Unprofessional Physicians Grow from Unprofessional Medical Students
Students are accepted into medical school, taught and then sent out. But do we really know what happens to each student years later? Not really. Unless a study is done which has statistical power, we can’t really be sure the followup will provide us with any help in establishing cause and effect relationships needed for improving the medical education system. With numbers of physicians being subjected to disciplinary action by state medical boards for unprofessional behavior, it is important to look for relationships of medical student misbehavior to later problems that could give early warning and hopefully lead to corrective measures.
Such a statistical study regarding the disciplinary action by medical boards and prior behavior in medical school was published in the December 22, 2005 issue of the New England Journal of Medicine by Maxine A. Papadakis, M.D.,et al. (p.2673). The following is an abstract of the article.
Evidence supporting professionalism as a critical measure of competence in medical
education is limited. In this case-control study, we investigated the association
of disciplinary action against practicing physicians with prior unprofessional behavior
in medical school. We also examined the specific types of behavior that are
most predictive of disciplinary action against practicing physicians with unprofessional
behavior in medical school.
The study included 235 graduates of three medical schools who were disciplined by
one of 40 state medical boards between 1990 and 2003 (case physicians). The 469
control physicians were matched with the case physicians according to medical
school and graduation year. Predictor variables from medical school included the
presence or absence of narratives describing unprofessional behavior, grades, standardized-
test scores, and demographic characteristics. Narratives were assigned an
overall rating for unprofessional behavior. Those that met the threshold for unprofessional
behavior were further classified among eight types of behavior and assigned
a severity rating (moderate to severe).
Disciplinary action by a medical board was strongly associated with prior unprofessional
behavior in medical school (odds ratio, 3.0; 95 percent confidence interval,
1.9 to 4.8), for a population attributable risk of disciplinary action of 26 percent.
The types of unprofessional behavior most strongly linked with disciplinary action
were severe irresponsibility (odds ratio, 8.5; 95 percent confidence interval, 1.8 to
40.1) and severely diminished capacity for self-improvement (odds ratio, 3.1; 95 percent
confidence interval, 1.2 to 8.2). Disciplinary action by a medical board was also
associated with low scores on the Medical College Admission Test and poor grades
in the first two years of medical school (1 percent and 7 percent population attributable
risk, respectively), but the association with these variables was less strong
than that with unprofessional behavior.
In this case-control study, disciplinary action among practicing physicians by medical
boards was strongly associated with unprofessional behavior in medical school.
Students with the strongest association were those who were described as irresponsible
or as having diminished ability to improve their behavior. Professionalism should
have a central role in medical academics and throughout one’s medical career.
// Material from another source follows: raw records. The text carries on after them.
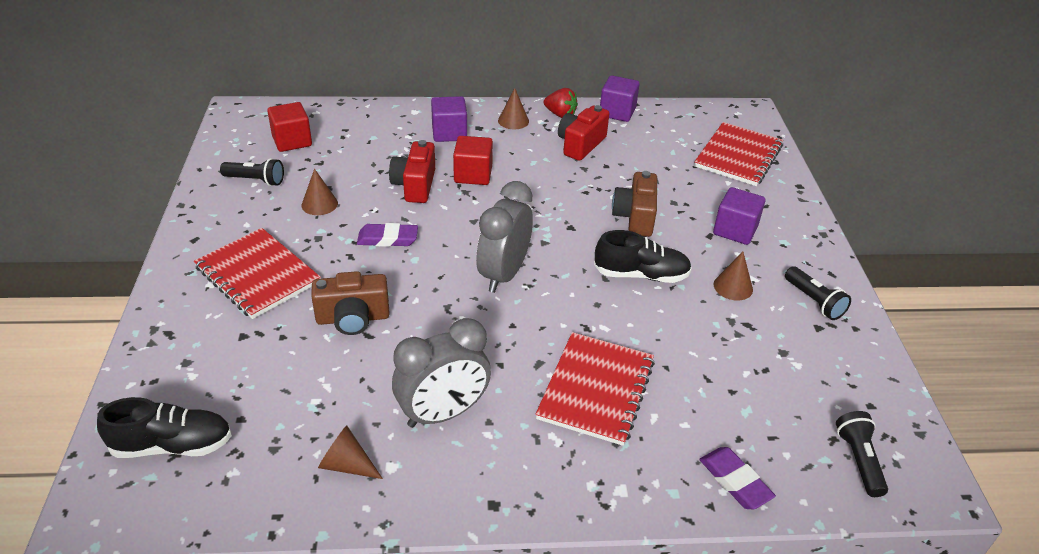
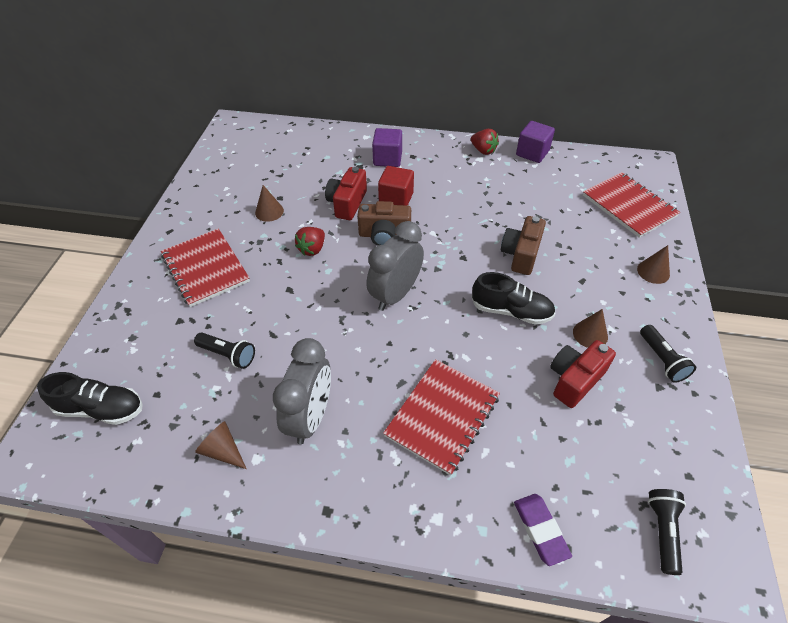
camera: 15 degrees right, 10 degrees up
black flashlight [220,158,284,186] -> black flashlight moved to [194,333,255,369]
red cube [267,102,312,152] -> none
brown camera [311,271,390,335] -> brown camera moved to [357,201,411,246]
purple eraser [357,223,418,247] -> red strawberry [295,227,325,256]
grey clock [392,318,491,428] -> grey clock turned 60 degrees counterclockwise [273,338,331,444]
brown cone [498,88,529,129] -> brown cone moved to [637,245,670,284]
red camera [558,105,609,161] -> red camera moved to [550,340,616,408]
red notebook [694,122,783,186] -> red notebook turned 75 degrees counterclockwise [583,172,680,238]
purple cube [713,187,765,245] -> none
As medical school teachers and as supervisors in internships and residencies, we should not look casually at unprofessional behaviors in those we are supervising but based on studies such as this and hopefully others to come, consider the behaviors as warnings of future behavior and establish systems to act on them at the time. ..Maurice.
One of the excuses a medical school may give on being shy to remove an unprofessional student from the medical school is their concern about being sued by the student for their action. No one, not even a medical school enjoys a legal suit. However,with statistically significant studies like this one in the current NEJM, suits from students will be "no prob..llem". It is going to be the law suits from injured patients later on who, with this documentation in the literature, coming back to the medical schools with their suits that then will be a problem! ..Maurice.